┌──

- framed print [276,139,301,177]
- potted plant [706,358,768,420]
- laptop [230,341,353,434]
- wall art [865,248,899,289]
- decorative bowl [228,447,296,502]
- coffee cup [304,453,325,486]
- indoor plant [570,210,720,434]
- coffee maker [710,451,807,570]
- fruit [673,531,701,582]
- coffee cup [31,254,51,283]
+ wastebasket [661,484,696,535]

└──

ACTIVITY:
For this exercise, return every line from the data that holds the string "coffee".

FINISHED TASK:
- coffee cup [304,453,325,486]
- coffee maker [710,451,807,570]
- coffee cup [31,254,51,283]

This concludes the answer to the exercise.